Afghanistan is quickly nearing collapse as major cities across the country, such as Lashkar Gah, the capital of Helmand Province, fall to Taliban militants. So swift was the takeover, that just weeks from a total US withdrawal, only three major cities, including Kabul, Afghanistan’s capital, remain under Afghani government control.
The question has to be asked – How did this happen and what does it mean?
Here’s my quick analysis.
America first began targeted attacks against the Taliban on October 7, 2001 as a response to their harboring of Usama Bin Laden and others responsible for the terrorist attacks on September 11, 2001.
The US new that Bin Laden was responsible but what congress did was to pass a very vague Authorization of Use of Military Force (AUMF) that delegated the president to take actions to combat terrorism efforts against the US and bring those responsible for the 9-11 attacks to justice.
Usually when things go wrong you can trace the problem back to its source. I would argue that any reasonable person might say that the AUMF is where everything went wrong for a number of reasons. One reason is that it was an abdication of congresses power to wage war. Here’s why that’s important: war requires the sacrifice of the people – sometimes their fortunes but in many cases their lives. This is why congress should tightly control when, how, and with who the nation goes to war. Not only do we have a congress that is unaccountable, but we have had four different presidential administrations that have had to deal with a war from nearly 20 years ago. This war had no clear objectives, metrics for success or necessary objectives to accomplish in order to actually win.
Fast forward to the present day and we have a presidential administration that seems to have lost all sense of what this war is about and who the enemy is. This is probably why when when she was asked about the Taliban’s military reemergence, President Biden’s Press Secretary, Jen Psaki, actually said that the Taliban needs to “make an assessment of what they want their role to be in the international community.”
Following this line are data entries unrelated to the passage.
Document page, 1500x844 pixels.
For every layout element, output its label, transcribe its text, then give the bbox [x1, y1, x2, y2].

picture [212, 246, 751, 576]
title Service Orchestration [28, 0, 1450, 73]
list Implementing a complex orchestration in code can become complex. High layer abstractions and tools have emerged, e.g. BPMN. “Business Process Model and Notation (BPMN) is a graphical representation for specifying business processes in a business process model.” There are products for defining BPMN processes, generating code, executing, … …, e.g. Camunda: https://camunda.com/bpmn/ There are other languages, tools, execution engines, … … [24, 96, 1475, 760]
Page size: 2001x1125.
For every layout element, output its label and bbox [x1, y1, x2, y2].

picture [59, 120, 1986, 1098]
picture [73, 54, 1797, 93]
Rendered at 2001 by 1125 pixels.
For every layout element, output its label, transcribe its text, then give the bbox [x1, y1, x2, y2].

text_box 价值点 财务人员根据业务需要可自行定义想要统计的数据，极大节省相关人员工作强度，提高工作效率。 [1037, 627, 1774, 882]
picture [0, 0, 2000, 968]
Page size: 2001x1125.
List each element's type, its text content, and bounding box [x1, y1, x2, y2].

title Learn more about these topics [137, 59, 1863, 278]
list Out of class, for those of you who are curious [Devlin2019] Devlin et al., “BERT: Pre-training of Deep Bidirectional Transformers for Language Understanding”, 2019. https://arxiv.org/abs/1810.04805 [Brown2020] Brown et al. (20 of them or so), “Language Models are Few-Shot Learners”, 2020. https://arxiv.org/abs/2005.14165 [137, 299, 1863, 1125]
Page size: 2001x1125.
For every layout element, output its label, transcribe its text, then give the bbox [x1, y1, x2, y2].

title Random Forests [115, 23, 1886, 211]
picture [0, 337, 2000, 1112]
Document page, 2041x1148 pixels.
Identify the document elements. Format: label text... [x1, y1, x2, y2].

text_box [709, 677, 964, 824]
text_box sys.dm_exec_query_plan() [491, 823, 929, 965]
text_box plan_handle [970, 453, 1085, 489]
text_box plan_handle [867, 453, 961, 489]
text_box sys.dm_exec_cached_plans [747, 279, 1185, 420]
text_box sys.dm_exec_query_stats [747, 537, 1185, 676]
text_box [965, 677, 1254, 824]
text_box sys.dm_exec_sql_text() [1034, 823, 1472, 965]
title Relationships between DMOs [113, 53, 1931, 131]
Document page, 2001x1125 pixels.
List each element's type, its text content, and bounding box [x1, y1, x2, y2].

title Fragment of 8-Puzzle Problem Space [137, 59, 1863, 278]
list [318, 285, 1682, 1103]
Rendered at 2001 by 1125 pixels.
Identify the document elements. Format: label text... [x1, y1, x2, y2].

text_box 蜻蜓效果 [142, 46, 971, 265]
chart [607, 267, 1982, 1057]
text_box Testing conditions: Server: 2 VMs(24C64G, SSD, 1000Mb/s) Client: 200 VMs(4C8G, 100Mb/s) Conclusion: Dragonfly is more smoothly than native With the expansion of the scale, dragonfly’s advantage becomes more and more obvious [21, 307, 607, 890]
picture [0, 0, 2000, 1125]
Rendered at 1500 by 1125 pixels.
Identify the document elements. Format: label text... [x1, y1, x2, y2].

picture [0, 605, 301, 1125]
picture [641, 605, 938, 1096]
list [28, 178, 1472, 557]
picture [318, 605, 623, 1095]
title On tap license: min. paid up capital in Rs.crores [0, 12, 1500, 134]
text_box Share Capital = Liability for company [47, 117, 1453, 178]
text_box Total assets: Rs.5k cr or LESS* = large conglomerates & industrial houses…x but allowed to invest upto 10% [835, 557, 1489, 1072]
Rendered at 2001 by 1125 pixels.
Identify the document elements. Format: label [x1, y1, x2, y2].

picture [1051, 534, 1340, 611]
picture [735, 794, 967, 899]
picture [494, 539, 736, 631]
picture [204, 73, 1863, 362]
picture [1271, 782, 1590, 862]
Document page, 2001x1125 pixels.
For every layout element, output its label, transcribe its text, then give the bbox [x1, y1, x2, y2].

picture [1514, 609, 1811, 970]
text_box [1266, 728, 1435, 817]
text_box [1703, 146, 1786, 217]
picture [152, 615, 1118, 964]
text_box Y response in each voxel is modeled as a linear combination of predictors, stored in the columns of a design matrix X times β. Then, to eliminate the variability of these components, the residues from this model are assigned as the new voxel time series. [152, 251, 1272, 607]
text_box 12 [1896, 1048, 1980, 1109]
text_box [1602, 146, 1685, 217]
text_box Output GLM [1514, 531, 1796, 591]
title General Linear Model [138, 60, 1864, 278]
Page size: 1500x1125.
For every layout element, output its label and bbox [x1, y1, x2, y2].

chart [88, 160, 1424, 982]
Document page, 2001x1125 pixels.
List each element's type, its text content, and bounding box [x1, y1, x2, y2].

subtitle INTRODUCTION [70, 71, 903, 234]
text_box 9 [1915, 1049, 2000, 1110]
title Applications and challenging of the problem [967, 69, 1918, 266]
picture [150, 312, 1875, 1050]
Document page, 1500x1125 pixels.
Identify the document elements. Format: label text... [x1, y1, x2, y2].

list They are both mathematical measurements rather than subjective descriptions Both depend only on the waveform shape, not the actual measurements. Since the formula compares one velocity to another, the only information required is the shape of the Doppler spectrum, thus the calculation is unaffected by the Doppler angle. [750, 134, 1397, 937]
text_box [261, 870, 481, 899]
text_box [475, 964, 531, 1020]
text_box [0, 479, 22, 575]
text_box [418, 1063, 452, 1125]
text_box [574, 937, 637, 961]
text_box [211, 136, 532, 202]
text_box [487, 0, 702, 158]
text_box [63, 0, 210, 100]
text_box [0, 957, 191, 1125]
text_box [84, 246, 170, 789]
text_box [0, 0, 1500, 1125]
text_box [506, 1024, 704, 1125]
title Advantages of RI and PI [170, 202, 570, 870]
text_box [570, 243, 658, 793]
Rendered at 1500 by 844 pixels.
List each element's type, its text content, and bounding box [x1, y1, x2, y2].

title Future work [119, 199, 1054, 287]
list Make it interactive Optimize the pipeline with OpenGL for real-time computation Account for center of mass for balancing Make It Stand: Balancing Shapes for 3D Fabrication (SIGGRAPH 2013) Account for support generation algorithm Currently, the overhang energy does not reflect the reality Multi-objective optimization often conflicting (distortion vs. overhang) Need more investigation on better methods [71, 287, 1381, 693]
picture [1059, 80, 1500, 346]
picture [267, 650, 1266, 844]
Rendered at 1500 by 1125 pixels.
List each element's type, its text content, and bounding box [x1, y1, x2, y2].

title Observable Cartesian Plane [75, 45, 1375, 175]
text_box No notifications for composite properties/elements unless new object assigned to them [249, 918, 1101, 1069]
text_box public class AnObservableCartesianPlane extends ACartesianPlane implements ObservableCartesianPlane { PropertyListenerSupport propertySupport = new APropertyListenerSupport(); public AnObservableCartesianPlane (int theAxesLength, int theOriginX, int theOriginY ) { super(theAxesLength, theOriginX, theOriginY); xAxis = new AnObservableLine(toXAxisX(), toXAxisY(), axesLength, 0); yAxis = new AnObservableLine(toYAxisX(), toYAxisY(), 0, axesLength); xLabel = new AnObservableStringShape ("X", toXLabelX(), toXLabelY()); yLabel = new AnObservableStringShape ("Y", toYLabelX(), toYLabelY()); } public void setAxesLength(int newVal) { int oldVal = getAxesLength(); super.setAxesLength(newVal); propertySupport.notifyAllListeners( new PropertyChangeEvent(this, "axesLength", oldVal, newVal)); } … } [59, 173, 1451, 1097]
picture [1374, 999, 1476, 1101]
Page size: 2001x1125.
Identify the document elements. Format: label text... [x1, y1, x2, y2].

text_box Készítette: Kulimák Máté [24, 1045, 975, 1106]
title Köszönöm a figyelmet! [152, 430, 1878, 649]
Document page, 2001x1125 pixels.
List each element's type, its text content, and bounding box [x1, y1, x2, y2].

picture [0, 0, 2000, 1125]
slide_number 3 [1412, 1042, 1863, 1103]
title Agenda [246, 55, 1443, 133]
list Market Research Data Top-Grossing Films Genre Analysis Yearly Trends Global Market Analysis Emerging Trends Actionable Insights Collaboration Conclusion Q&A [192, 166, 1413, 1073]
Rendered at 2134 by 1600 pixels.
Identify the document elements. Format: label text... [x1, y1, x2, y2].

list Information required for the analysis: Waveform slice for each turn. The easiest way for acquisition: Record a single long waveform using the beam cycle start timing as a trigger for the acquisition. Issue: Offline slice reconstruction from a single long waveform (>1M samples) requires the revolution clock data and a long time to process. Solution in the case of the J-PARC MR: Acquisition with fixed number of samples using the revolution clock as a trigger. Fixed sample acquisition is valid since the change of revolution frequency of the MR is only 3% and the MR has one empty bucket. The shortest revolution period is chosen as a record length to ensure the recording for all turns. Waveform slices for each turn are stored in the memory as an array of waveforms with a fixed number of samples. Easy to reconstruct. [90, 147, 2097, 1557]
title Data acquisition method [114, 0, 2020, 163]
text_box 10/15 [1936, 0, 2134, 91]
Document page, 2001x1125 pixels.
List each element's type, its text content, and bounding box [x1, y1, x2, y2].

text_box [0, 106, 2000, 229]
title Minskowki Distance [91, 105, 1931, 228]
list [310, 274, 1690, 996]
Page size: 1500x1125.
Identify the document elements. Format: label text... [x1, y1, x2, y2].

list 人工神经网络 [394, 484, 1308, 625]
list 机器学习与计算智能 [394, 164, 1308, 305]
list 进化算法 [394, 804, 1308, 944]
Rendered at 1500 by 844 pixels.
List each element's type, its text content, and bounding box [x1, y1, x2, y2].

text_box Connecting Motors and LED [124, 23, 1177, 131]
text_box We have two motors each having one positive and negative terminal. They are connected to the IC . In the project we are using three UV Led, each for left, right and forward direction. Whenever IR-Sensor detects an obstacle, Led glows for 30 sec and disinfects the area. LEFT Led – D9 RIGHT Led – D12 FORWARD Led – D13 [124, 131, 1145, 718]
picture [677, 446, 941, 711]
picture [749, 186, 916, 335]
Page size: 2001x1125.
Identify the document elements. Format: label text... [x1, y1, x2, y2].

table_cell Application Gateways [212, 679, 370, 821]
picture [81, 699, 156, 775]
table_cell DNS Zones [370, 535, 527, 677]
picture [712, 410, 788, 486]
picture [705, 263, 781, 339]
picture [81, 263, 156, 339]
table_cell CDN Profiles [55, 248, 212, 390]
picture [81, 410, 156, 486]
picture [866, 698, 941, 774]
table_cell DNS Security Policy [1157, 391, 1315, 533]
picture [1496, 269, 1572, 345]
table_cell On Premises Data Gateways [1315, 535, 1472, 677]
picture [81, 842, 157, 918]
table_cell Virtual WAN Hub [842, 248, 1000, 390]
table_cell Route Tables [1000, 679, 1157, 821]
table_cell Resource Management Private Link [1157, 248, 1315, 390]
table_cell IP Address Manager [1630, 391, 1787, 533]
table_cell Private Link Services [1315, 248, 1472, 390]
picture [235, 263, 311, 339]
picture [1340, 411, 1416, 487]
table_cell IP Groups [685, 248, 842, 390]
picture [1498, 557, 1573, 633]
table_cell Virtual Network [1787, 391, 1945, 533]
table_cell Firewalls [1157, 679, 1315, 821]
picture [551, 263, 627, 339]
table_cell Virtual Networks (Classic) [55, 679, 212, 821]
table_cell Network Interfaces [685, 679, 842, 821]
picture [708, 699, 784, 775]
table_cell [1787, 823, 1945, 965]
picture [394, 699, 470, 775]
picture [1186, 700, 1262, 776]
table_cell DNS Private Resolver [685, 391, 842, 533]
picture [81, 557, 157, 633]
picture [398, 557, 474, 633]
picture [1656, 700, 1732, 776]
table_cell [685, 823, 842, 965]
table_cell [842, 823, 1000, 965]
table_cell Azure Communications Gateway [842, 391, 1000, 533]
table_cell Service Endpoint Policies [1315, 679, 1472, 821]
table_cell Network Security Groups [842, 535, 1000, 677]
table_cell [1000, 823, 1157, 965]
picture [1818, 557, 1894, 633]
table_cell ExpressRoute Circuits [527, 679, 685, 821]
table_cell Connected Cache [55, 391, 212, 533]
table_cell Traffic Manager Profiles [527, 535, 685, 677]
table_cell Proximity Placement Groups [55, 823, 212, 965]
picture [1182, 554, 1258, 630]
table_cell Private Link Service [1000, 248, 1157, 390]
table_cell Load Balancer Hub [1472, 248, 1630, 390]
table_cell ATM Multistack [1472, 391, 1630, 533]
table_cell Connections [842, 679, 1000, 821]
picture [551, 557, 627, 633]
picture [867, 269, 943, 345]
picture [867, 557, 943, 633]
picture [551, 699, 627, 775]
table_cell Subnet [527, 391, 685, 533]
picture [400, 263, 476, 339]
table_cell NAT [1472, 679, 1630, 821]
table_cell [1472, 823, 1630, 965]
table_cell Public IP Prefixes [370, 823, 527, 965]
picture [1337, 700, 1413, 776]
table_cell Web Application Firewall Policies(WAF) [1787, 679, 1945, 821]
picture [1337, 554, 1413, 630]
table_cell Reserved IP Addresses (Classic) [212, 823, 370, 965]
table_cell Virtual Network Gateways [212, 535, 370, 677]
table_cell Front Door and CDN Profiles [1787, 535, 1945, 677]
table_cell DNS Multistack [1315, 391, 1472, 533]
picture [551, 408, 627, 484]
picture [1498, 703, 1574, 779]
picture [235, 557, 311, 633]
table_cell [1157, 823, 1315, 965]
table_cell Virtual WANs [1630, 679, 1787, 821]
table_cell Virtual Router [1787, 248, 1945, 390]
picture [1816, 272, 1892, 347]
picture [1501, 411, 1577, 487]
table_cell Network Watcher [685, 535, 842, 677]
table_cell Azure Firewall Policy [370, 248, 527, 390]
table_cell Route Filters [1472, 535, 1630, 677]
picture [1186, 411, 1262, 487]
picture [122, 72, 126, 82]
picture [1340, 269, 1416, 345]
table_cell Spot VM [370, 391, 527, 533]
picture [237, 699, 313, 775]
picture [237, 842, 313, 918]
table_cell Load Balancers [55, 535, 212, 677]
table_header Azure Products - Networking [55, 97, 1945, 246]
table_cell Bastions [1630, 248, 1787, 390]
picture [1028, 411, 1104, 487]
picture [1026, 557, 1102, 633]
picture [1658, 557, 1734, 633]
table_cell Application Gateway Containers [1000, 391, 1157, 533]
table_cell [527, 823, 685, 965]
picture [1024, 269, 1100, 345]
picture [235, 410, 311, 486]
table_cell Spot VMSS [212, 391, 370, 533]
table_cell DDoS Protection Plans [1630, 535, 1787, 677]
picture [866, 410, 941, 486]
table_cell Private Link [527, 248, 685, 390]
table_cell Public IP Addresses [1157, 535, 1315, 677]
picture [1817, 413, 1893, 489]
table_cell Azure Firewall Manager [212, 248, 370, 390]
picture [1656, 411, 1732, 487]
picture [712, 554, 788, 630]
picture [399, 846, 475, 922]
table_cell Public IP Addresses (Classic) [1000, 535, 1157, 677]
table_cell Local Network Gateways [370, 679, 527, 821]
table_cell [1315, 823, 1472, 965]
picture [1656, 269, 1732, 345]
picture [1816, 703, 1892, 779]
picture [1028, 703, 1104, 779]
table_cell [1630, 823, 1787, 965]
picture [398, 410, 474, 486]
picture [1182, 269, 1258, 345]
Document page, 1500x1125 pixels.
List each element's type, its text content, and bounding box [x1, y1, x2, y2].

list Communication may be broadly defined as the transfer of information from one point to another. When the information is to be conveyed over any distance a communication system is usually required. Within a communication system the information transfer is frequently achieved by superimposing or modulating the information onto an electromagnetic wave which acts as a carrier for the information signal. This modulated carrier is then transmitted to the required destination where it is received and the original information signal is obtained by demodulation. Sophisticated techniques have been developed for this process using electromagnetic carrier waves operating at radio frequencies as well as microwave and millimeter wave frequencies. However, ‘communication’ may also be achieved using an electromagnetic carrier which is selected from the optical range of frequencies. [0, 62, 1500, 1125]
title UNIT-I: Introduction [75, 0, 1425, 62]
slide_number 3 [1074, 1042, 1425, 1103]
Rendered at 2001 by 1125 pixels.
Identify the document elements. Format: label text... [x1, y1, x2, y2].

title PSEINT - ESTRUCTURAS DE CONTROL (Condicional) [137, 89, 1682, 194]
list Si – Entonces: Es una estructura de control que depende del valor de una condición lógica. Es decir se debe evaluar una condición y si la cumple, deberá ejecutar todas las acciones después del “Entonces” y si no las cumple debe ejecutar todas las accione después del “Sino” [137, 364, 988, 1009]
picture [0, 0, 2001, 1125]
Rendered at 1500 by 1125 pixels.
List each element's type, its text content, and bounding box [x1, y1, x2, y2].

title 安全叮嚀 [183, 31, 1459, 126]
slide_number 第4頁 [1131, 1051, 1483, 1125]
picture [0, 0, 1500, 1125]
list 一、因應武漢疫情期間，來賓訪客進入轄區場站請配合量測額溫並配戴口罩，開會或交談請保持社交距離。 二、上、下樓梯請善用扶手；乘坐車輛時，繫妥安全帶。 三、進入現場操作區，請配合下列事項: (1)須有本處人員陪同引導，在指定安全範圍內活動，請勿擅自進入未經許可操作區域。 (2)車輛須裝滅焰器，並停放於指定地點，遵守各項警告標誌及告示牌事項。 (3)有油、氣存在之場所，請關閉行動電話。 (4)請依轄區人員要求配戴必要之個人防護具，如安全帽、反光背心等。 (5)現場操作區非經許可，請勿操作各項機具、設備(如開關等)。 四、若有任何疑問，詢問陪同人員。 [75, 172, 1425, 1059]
If you were to ask anyone in the world who was involved in the invasion or supported in back in 2001, the consensus would have been that the Taliban should have NO role in the international community.
When you don’t follow the constitution, you set yourself up for failure which in this case looks a lot like having the Taliban take over Afghanistan. Allowing them to take over with American equipment we left on abandoned on fully functional bases is about as close to defining failure as you can get.